Determined to raise awareness of gynaecological cancers

By Kathy on 14th March 2022

In December 2020, Kathy was diagnosed with Stage 3 Vaginal Cancer, which is exceedingly rare.

I was not shocked about the cancer diagnosis as I felt something was wrong but I was surprised to learn it was vaginal cancer. I began to feel dizzy initially approx 18 months ago. I went to my doctors where they ruled out vertigo and blood pressure issues, but every time I sat up straight I felt dizzy. I now know this was pressure on my tumour.

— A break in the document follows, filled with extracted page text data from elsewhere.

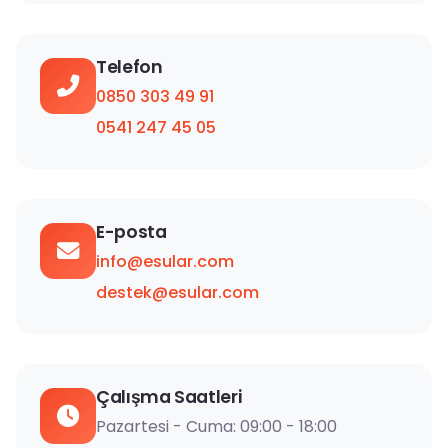
Telefon
0850 303 49 91
0541 247 45 05
E-posta
info@esular.com
destek@esular.com
Çalışma Saatleri
Pazartesi - Cuma: 09:00 - 18:00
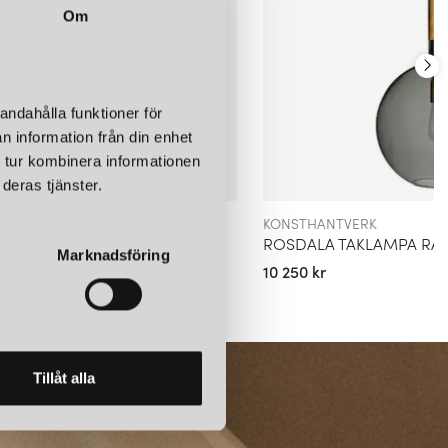
Om
 tillverkad i råmässing och opalglas som ger en mjuk ljusspridning
andahålla funktioner för
 Gedigna materialval och ett fantastiskt hantverk gör att lampan
tt riktigt blickfång till ditt hem.
n information från din enhet
 tur kombinera informationen
deras tjänster.
mponera med sina skapande belysningslösningar och förblir en
tionalitet, högkvalitativ, industriell, gedigen och konstnärlig
KONSTHANTVERK
ROSDALA TAKLAMPA RÅJÄRN/RÖKFÄRGAT GLAS
Marknadsföring
10 250 kr
Tillåt alla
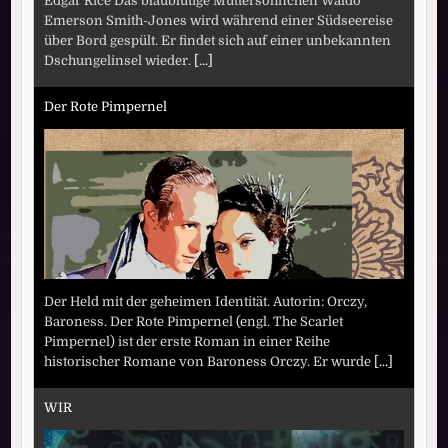
Edgar Rice Das blaublütige Muttersöhnchen Waldo
Emerson Smith-Jones wird während einer Südseereise
über Bord gespült. Er findet sich auf einer unbekannten
Dschungelinsel wieder.
[...]
Der Rote Pimpernel
Der Held mit der geheimen Identität. Autorin: Orczy,
Baroness. Der Rote Pimpernel (engl. The Scarlet
Pimpernel) ist der erste Roman in einer Reihe
historischer Romane von Baroness Orczy. Er wurde
[...]
WIR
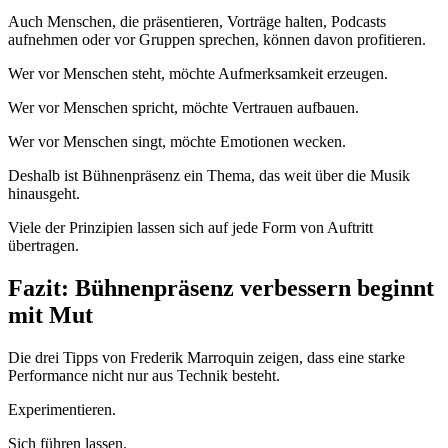
Auch Menschen, die präsentieren, Vorträge halten, Podcasts
aufnehmen oder vor Gruppen sprechen, können davon profitieren.
Wer vor Menschen steht, möchte Aufmerksamkeit erzeugen.
Wer vor Menschen spricht, möchte Vertrauen aufbauen.
Wer vor Menschen singt, möchte Emotionen wecken.
Deshalb ist Bühnenpräsenz ein Thema, das weit über die Musik
hinausgeht.
Viele der Prinzipien lassen sich auf jede Form von Auftritt
übertragen.
Fazit: Bühnenpräsenz verbessern beginnt
mit Mut
Die drei Tipps von Frederik Marroquin zeigen, dass eine starke
Performance nicht nur aus Technik besteht.
Experimentieren.
Sich führen lassen.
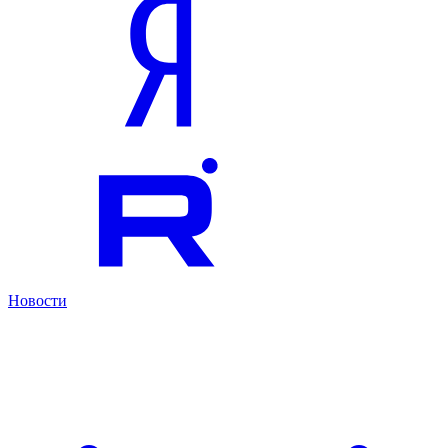
Новости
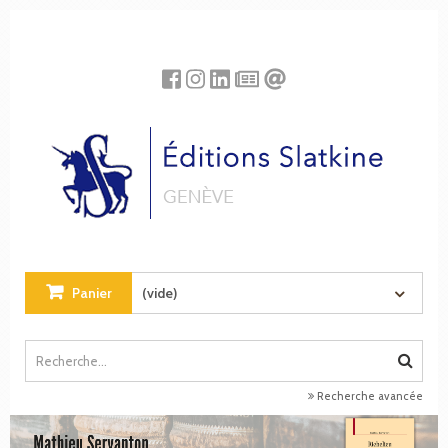
Panneau de gestion des cookies
Panier
(vide)
Recherche avancée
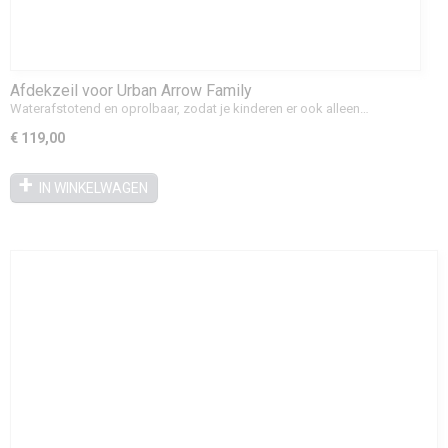
Afdekzeil voor Urban Arrow Family
Waterafstotend en oprolbaar, zodat je kinderen er ook alleen…
€ 119,00
IN WINKELWAGEN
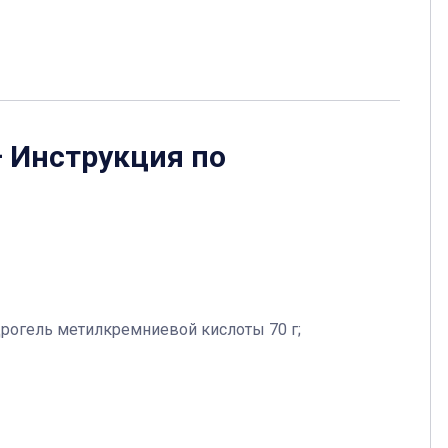
 Инструкция по
идрогель метилкремниевой кислоты 70 г;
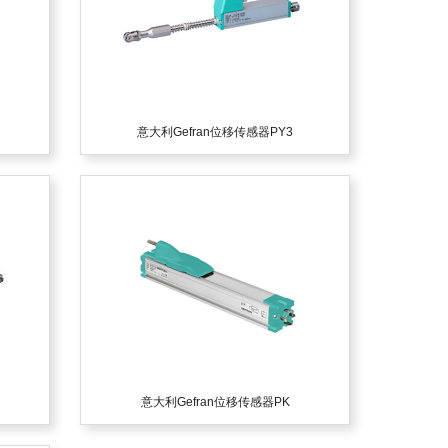
意大利Gefran位移传感器PY3
意大利Gefran位移传感器PK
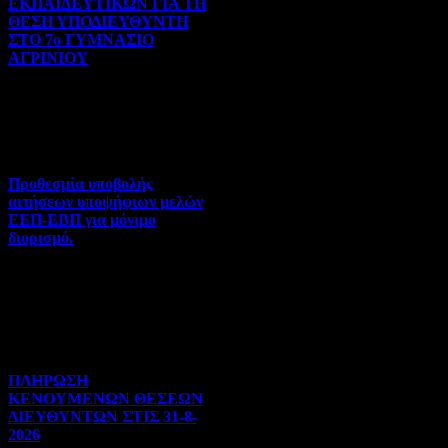
ΕΚΠΑΙΔΕΥΤΙΚΩΝ ΓΙΑ ΤΗ
ΘΕΣΗ ΥΠΟΔΙΕΥΘΥΝΤΗ
ΣΤΟ 7ο ΓΥΜΝΑΣΙΟ
ΑΓΡΙΝΙΟΥ
Γενικού ενδιαφέροντος | 07-
08-2026 | Hits:106
Προθεσμία υποβολής
αιτήσεων υποψήφιων μελών
ΕΕΠ-ΕΒΠ για μόνιμο
διορισμό.
Διορισμοί-Μεταθέσεις-
Μετατάξεις | 05-08-2026 |
Hits:65
ΠΛΗΡΩΣΗ
ΚΕΝΟΥΜΕΝΩΝ ΘΕΣΕΩΝ
ΔΙΕΥΘΥΝΤΩΝ ΣΤΙΣ 31-8-
2026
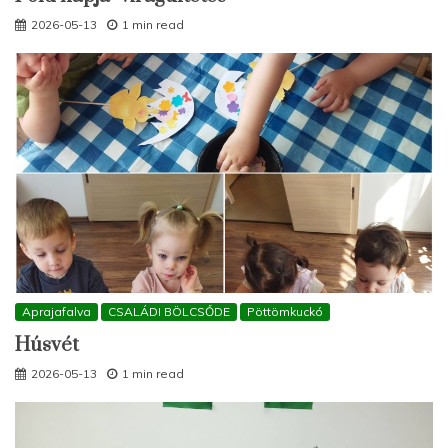
2026-05-13
1 min read
Aprajafalva
CSALÁDI BÖLCSŐDE
Pöttömkuckó
Húsvét
2026-05-13
1 min read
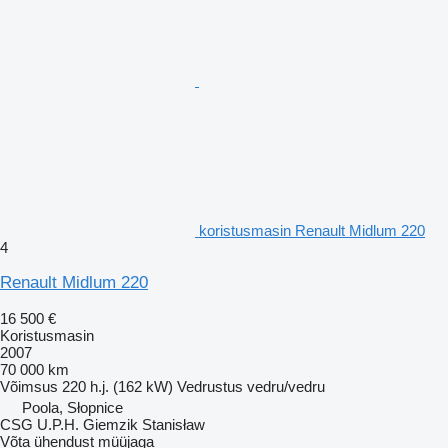
koristusmasin Renault Midlum 220
4
Renault Midlum 220
16 500 €
Koristusmasin
2007
70 000 km
Võimsus
220 h.j. (162 kW)
Vedrustus
vedru/vedru
Poola, Słopnice
CSG U.P.H. Giemzik Stanisław
Võta ühendust müüjaga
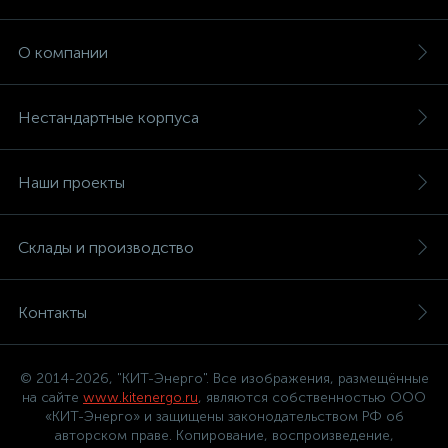
О компании
Нестандартные корпуса
Наши проекты
Склады и производство
Контакты
© 2014-2026, "КИТ-Энерго". Все изображения, размещённые
на сайте
www.kitenergo.ru
, являются собственностью ООО
«КИТ-Энерго» и защищены законодательством РФ об
авторском праве. Копирование, воспроизведение,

I went back to my doctors during lockdown and insisted on a referral as I could then feel a lump inside my vagina. I had a hysterectomy 13 years ago so my Doctor said she thought it was scar tissue from that, but I disagreed. A surgical biopsy was done November 2020 followed by diagnosis 4th December of stage 3 vaginal cancer which is very rare with only 250 cases diagnosed each year in the UK.

I had never heard of it! I was 53 at diagnosis, so I was young to have it and only had one symptom of this type of cancer.

I had a 6 hour complex operation to remove the tumour at Christie’s hospital as well as groin lymph node removal and vaginal reconstruction. I then had chemoradiation treatment as the cancer was in my lymph nodes. This news wasn’t great but I gave it my all and got through 25 sessions of radiotherapy and 5 cycles of chemo in the space of 5 weeks.

I had severe radiotherapy burn, could barely walk, then had Covid and lost my job. I also had an infection in my groin resulting in 12 day hospitalisation where I hallucinated terribly because of infection. Cancer doesn’t scare me, but I try to remember on the days where it’s challenged me to the max, that there is always someone worse off than me and I am very lucky to have 2 healthy adult children and a huge support network.


Despite my support, it is isolating to have a very rare cancer, but after going through the above it’s made me a tougher person.

Once my treatment had finished, I took part in a fashion show for Maggies Centre in Manchester to help raise money for the valuable work they do, supporting people with cancer and their families. They were magnificent in helping me during my treatment.

I think I found out about RareCan by chance on the internet. I am hoping they can support me to feel less isolated. I also want to increase awareness of gynaecological cancers and tell my story, as I may not be alive if I had not gone to my doctors. I know this is a lot of detailed information, but it is important to know it.

I just want to prove that rare or otherwise you can get through a cancer diagnosis and recover from physical trauma.